* _Body or hand keypoint data_
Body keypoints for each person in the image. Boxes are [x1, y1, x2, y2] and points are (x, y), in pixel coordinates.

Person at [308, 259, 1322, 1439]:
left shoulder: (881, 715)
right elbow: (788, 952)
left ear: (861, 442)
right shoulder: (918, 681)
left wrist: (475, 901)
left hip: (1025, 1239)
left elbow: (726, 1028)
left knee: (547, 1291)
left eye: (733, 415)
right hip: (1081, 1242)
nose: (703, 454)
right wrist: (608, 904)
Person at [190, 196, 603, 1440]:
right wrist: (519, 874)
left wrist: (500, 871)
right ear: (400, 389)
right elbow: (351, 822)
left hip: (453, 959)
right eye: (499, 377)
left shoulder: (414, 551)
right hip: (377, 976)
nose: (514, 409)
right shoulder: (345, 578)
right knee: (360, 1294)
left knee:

* _EXERCISE GOAL_
Reading through the records above, report each line in which the string "shoulder" is found.

* _WRITTEN RESPONSE_
left shoulder: (881, 715)
right shoulder: (918, 681)
left shoulder: (414, 551)
right shoulder: (345, 578)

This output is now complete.